Excerpts from a dataset
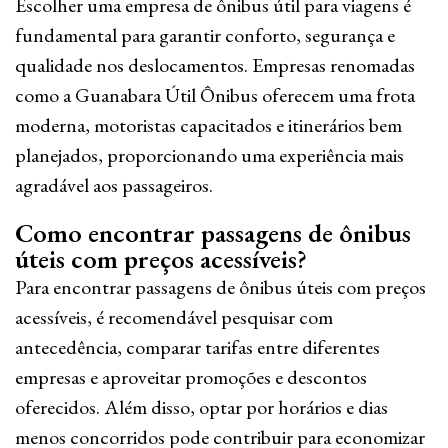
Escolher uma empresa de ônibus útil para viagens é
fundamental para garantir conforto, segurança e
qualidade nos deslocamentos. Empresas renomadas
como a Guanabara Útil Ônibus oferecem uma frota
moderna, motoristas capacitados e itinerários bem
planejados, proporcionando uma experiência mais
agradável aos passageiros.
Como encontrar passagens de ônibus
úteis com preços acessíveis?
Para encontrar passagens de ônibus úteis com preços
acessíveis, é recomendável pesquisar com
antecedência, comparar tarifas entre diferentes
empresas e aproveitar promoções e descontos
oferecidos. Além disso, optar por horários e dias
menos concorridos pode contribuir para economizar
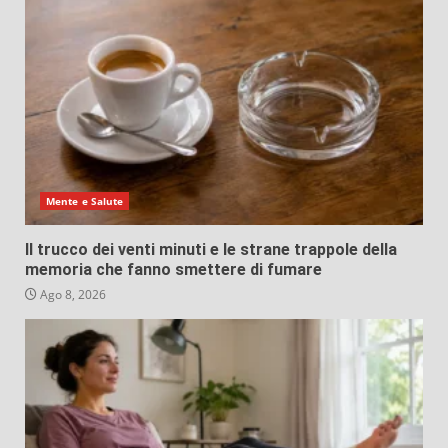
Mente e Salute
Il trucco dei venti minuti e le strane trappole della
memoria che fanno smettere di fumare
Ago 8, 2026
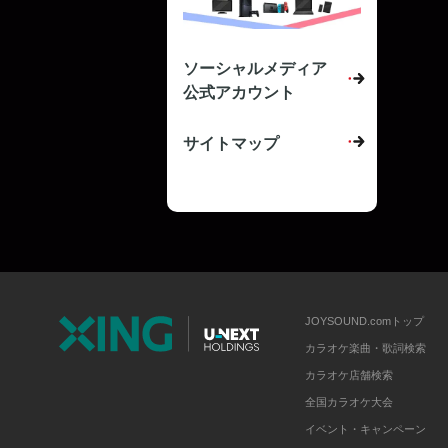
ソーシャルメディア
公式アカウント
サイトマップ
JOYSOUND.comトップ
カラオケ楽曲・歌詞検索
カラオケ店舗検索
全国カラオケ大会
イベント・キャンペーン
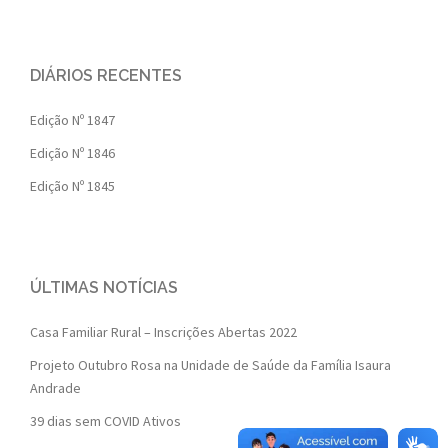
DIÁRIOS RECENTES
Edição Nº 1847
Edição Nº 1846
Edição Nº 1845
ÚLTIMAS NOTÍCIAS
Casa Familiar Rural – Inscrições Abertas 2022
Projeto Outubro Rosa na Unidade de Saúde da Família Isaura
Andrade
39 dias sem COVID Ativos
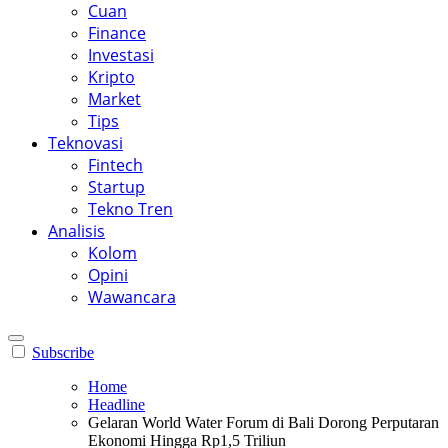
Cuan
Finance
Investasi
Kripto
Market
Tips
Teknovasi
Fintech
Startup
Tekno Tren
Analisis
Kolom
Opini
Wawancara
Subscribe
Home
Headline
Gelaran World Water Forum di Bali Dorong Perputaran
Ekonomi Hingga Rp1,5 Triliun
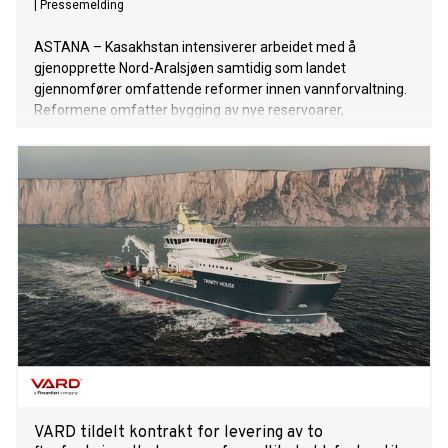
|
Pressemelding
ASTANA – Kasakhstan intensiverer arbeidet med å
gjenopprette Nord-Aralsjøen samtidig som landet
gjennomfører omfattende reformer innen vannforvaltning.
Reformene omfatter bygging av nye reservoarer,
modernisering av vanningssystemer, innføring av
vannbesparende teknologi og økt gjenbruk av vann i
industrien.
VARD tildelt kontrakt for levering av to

--

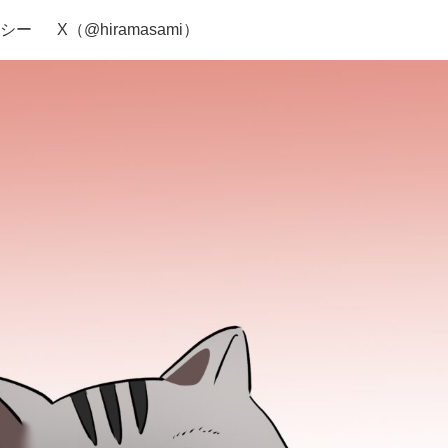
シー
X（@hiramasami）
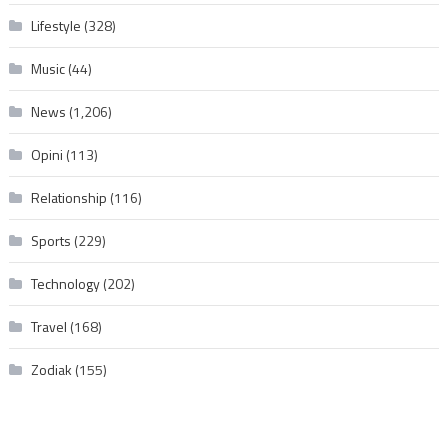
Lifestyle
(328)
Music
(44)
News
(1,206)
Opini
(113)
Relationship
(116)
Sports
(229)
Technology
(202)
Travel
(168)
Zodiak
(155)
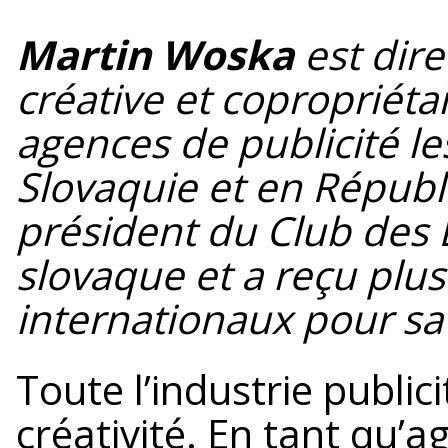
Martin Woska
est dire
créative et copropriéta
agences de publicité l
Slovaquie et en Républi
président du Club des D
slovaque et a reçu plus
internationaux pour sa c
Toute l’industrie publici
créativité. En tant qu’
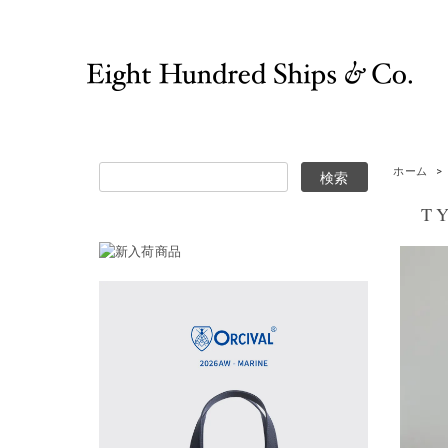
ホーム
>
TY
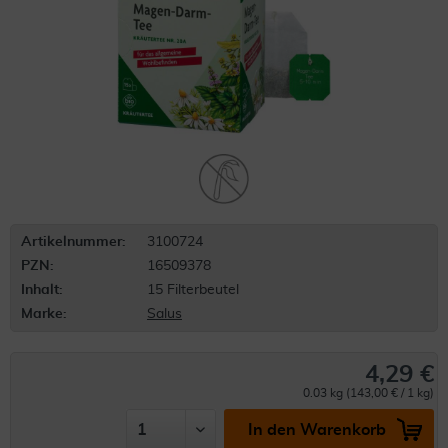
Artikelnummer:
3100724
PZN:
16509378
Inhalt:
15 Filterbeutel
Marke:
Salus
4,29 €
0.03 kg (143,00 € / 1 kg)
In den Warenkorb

---

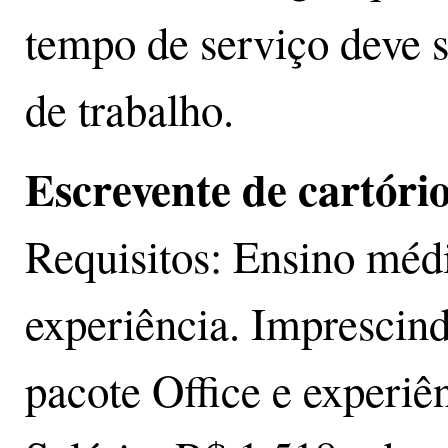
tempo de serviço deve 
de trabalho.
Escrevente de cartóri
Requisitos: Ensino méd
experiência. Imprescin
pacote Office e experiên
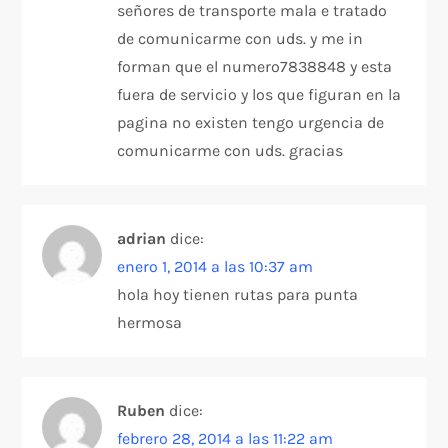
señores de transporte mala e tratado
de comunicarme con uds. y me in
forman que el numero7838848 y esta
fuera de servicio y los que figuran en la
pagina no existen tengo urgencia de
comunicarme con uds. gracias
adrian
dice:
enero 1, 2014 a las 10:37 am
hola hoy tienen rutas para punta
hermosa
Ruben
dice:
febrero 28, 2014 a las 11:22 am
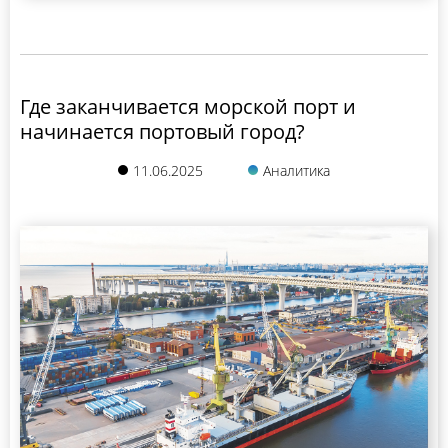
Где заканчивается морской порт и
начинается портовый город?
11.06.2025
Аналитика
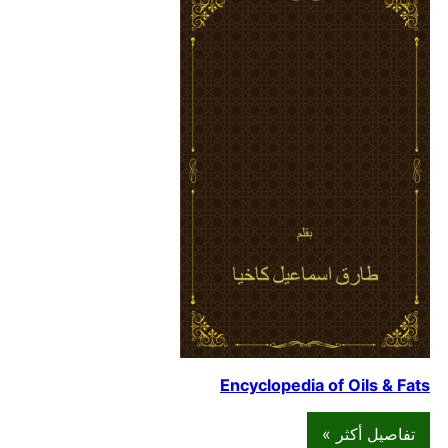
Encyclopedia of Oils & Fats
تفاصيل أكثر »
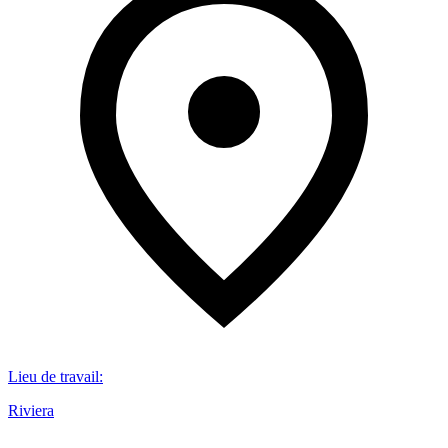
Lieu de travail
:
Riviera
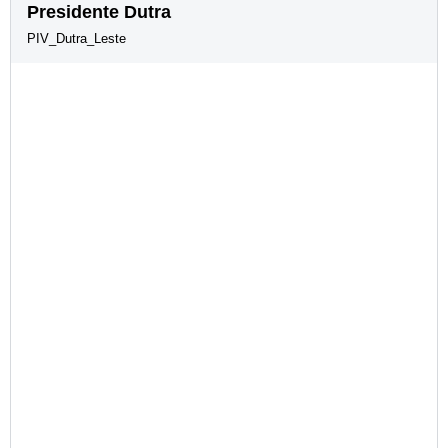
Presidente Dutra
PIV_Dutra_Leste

AIM OF THE TASK ->
Provide only the number of lines in the records containing the string "encontrar".

REPLY TO THE TASK ->
2